In days of yore …
Among successful businessman I have known (really: there have been a few), I have admired the quality of self-interested ruthlessness. Not just ruthlessness as an end in itself, which as everyone knows may lead to badness; but ruthlessness in the cause of survival, for the businessman and for all who depend upon him. This is true outside of business, too, in, for instance, the fiscal dimension of politics. An especially ruinous example of the “sunk cost fallacy” plagues the budgets of our once-fair Dominion.
In classical micro-economics, the future costs of a proposed action are the only ones that count. The money already thrown away, achieving nothing, should not enter into calculations. A good micro-economist shows by this that he understands how business works.
Canada’s most successful politicians are notorious for their misunderstanding of almost everything. For instance, they have vomited countless billions of our tax money into a black hole, thinking they can change the weather and contrive carbon neutrality; the costs continue to mount with no prospect of success in view. When will they give up?
A wise and ruthless statesman would cut our losses; but the politician is determined to justify his previous immense spending. He is even willing to blow the next election on this childish behaviour.
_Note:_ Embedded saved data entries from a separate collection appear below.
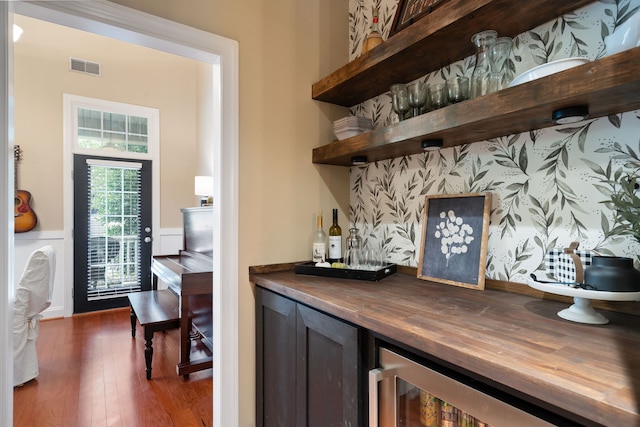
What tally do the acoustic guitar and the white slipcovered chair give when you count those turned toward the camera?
1

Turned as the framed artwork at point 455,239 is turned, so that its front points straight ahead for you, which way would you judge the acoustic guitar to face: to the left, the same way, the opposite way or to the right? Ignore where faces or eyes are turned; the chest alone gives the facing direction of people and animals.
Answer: to the left

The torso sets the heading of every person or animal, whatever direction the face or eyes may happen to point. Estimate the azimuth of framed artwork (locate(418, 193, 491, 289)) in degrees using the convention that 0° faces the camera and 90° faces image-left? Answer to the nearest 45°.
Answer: approximately 45°

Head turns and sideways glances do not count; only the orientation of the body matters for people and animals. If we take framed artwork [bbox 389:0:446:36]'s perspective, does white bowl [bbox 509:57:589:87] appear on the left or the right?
on its left
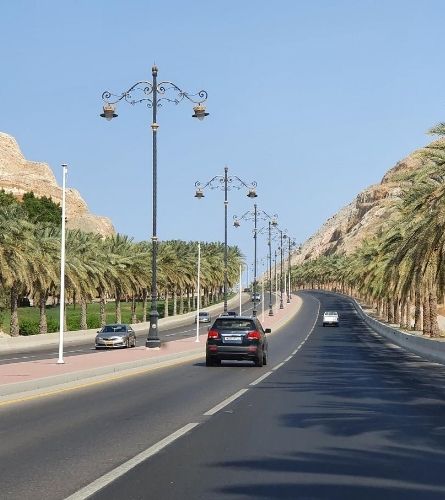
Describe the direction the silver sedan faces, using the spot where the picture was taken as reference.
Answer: facing the viewer and to the left of the viewer

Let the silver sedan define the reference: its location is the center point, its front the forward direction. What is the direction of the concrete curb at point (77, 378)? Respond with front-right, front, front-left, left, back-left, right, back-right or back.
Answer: front-left

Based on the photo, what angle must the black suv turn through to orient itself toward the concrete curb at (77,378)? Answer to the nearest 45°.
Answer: approximately 135° to its left

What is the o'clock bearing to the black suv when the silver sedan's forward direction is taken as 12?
The black suv is roughly at 10 o'clock from the silver sedan.

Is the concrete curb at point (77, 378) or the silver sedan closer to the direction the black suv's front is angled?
the silver sedan

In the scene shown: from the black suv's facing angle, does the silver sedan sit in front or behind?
in front

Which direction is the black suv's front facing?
away from the camera

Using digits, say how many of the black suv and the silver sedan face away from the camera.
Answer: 1

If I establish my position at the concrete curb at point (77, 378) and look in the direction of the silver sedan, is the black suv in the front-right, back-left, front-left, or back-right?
front-right

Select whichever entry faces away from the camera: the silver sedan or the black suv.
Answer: the black suv
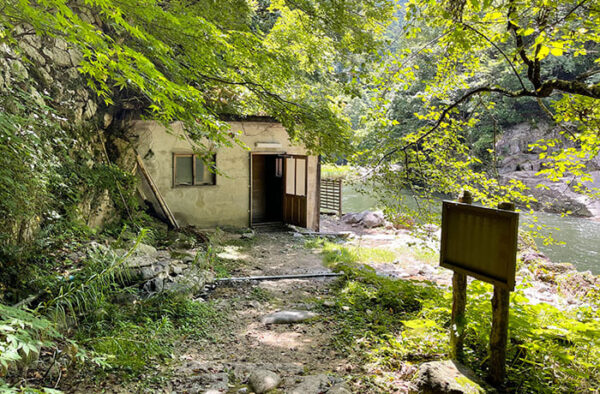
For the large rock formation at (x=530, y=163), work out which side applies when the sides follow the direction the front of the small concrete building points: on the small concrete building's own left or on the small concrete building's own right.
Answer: on the small concrete building's own left

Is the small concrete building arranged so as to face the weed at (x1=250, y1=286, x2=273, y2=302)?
yes

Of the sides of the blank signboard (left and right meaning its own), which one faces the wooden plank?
right

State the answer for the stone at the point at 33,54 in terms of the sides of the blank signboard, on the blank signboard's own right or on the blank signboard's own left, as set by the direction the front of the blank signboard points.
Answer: on the blank signboard's own right

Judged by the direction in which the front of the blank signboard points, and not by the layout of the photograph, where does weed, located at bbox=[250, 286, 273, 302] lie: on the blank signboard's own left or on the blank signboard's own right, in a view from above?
on the blank signboard's own right

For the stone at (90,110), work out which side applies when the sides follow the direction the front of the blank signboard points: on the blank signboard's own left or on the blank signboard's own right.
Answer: on the blank signboard's own right

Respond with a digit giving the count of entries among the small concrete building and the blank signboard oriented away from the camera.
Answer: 0

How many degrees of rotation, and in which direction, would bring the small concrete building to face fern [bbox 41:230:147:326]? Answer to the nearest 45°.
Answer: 0° — it already faces it

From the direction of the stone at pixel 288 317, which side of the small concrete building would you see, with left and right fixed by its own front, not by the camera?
front

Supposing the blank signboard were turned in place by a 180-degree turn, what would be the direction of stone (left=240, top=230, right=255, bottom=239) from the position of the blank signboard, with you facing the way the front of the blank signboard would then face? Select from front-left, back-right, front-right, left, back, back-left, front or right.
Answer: left

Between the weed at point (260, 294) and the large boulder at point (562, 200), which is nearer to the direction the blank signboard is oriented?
the weed

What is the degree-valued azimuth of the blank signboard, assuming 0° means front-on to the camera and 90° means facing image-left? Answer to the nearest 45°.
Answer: approximately 45°
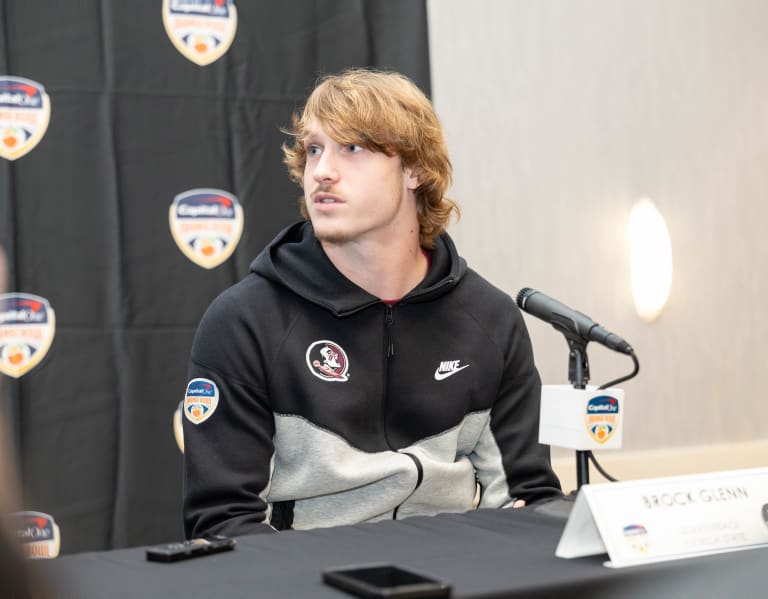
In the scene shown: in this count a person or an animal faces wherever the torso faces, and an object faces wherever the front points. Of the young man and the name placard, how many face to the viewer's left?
0

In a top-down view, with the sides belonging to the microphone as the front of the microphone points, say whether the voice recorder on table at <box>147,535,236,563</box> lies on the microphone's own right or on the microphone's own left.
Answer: on the microphone's own left

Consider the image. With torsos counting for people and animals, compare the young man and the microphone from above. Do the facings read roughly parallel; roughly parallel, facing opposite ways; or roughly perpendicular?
roughly perpendicular

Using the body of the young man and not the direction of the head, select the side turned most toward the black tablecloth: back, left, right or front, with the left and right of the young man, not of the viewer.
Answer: front

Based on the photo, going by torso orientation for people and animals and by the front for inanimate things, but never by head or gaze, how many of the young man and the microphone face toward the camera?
1

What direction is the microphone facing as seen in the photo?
to the viewer's left

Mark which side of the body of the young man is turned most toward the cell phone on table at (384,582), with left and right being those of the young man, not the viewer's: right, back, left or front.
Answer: front

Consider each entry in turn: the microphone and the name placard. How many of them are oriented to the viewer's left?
1

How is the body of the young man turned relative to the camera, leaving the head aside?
toward the camera
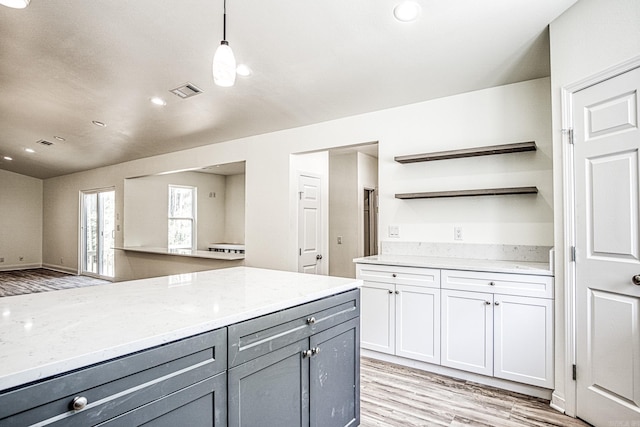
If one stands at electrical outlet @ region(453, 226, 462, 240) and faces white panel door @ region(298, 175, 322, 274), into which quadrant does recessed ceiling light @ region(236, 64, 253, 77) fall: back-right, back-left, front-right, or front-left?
front-left

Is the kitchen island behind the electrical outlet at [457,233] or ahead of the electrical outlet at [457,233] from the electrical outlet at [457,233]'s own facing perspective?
ahead

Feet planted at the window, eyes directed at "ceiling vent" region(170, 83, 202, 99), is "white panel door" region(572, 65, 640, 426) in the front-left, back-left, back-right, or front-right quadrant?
front-left

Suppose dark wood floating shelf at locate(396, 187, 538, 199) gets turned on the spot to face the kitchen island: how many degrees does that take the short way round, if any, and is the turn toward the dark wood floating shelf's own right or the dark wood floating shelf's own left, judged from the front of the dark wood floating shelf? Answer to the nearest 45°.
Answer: approximately 45° to the dark wood floating shelf's own right

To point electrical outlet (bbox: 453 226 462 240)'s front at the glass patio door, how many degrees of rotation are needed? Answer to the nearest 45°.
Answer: approximately 90° to its right

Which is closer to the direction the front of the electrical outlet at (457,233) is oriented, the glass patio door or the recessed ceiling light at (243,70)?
the recessed ceiling light

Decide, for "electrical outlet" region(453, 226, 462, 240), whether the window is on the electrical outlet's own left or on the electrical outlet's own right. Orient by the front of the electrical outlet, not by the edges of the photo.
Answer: on the electrical outlet's own right

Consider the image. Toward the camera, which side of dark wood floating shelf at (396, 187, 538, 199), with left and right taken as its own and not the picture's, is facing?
front

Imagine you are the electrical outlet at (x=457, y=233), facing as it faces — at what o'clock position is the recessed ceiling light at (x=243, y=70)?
The recessed ceiling light is roughly at 2 o'clock from the electrical outlet.

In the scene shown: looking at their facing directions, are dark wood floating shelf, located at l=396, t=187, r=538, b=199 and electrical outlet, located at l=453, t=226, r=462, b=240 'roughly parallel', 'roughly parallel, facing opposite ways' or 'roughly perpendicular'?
roughly parallel

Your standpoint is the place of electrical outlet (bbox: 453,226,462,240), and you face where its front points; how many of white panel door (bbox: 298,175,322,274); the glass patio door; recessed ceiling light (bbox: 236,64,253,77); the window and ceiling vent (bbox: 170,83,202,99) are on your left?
0

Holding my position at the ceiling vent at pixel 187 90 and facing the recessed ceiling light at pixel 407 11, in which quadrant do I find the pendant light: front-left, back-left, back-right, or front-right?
front-right

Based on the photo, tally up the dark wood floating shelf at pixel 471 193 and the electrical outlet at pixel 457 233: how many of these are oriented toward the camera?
2

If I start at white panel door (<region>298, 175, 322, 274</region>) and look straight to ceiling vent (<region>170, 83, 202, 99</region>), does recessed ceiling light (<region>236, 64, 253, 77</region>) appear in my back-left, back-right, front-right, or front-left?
front-left

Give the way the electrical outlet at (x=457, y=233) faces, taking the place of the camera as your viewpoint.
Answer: facing the viewer
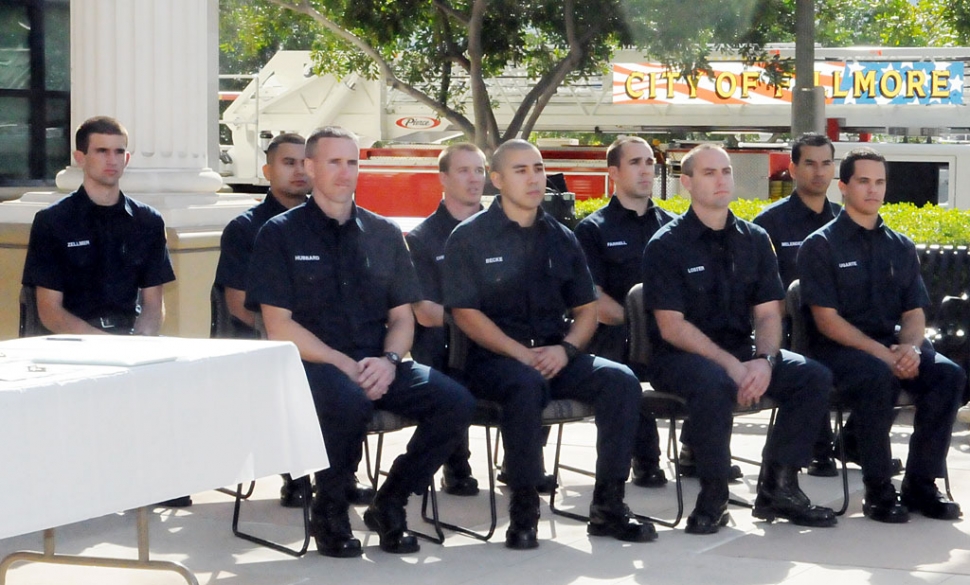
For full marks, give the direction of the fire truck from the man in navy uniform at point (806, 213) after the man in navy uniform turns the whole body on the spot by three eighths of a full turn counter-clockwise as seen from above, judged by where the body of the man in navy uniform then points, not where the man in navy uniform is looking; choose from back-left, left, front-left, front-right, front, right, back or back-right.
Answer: front

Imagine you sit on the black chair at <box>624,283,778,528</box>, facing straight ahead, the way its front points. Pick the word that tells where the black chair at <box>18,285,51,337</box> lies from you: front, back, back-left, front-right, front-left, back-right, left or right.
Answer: back-right

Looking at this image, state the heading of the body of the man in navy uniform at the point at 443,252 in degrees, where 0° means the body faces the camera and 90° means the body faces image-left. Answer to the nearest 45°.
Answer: approximately 315°

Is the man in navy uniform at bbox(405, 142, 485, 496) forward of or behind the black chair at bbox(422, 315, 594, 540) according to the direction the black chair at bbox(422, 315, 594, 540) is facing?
behind

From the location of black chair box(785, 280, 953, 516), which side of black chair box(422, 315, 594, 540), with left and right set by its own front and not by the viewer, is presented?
left

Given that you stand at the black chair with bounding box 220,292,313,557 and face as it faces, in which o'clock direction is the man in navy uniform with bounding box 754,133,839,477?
The man in navy uniform is roughly at 10 o'clock from the black chair.

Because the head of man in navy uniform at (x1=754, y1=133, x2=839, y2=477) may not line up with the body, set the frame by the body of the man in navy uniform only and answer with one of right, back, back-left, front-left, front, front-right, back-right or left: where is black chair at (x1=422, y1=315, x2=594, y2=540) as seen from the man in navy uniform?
right

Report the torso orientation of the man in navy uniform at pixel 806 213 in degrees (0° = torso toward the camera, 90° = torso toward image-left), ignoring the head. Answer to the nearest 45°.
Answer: approximately 315°

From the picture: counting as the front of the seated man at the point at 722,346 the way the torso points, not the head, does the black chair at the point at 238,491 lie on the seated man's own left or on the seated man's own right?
on the seated man's own right

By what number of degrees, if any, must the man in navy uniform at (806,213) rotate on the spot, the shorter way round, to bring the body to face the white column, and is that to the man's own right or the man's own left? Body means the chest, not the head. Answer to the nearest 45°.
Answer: approximately 135° to the man's own right

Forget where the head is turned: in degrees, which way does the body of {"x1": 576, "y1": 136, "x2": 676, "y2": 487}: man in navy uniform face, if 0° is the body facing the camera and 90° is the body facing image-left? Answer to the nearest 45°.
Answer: approximately 315°

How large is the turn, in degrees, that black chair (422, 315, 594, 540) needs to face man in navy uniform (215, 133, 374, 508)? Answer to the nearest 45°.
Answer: approximately 180°

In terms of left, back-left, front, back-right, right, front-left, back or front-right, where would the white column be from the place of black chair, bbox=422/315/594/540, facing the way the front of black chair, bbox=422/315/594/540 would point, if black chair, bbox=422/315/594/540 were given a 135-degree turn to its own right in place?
front-right
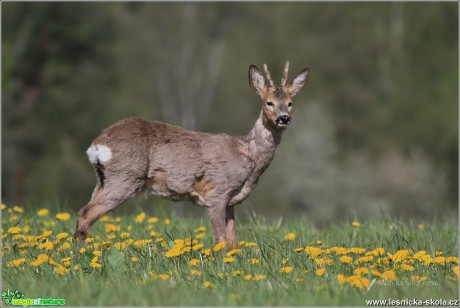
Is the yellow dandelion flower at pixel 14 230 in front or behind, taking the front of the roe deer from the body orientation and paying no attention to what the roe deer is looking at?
behind

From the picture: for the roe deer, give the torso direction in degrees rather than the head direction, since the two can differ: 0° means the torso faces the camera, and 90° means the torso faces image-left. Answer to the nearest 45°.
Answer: approximately 270°

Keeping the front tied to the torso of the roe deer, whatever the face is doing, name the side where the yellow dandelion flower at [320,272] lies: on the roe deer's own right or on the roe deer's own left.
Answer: on the roe deer's own right

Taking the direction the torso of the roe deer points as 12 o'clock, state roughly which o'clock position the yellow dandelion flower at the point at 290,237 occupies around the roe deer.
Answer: The yellow dandelion flower is roughly at 1 o'clock from the roe deer.

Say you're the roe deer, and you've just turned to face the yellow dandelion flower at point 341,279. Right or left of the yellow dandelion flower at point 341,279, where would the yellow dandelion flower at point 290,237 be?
left

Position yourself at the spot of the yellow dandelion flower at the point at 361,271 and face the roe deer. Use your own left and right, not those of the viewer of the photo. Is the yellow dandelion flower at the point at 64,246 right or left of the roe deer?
left

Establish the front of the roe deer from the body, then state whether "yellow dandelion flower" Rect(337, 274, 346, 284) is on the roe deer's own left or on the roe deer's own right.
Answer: on the roe deer's own right

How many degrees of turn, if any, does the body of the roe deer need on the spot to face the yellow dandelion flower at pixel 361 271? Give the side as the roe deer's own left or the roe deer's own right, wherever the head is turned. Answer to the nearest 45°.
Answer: approximately 45° to the roe deer's own right

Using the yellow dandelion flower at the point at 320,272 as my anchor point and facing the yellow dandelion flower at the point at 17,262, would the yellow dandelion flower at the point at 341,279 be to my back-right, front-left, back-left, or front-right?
back-left

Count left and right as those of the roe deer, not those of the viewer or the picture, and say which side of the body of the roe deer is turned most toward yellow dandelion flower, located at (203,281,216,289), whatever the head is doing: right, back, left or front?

I remember, fondly, the old school of political reasoning in these northern parts; when Diefenbaker, e.g., cancelled the Avro Arrow (February 1959). The aeroplane in question would be long retired by now, but the interest on the debt we would still be paying. Of course, the people of our once-fair Dominion punished him for saving all that money.
The proof that God dislikes politicians, almost as much as I do, may be seen in this quandary. No matter what they do, the politicians are soon punished. This has been so in Canada, since days of yore.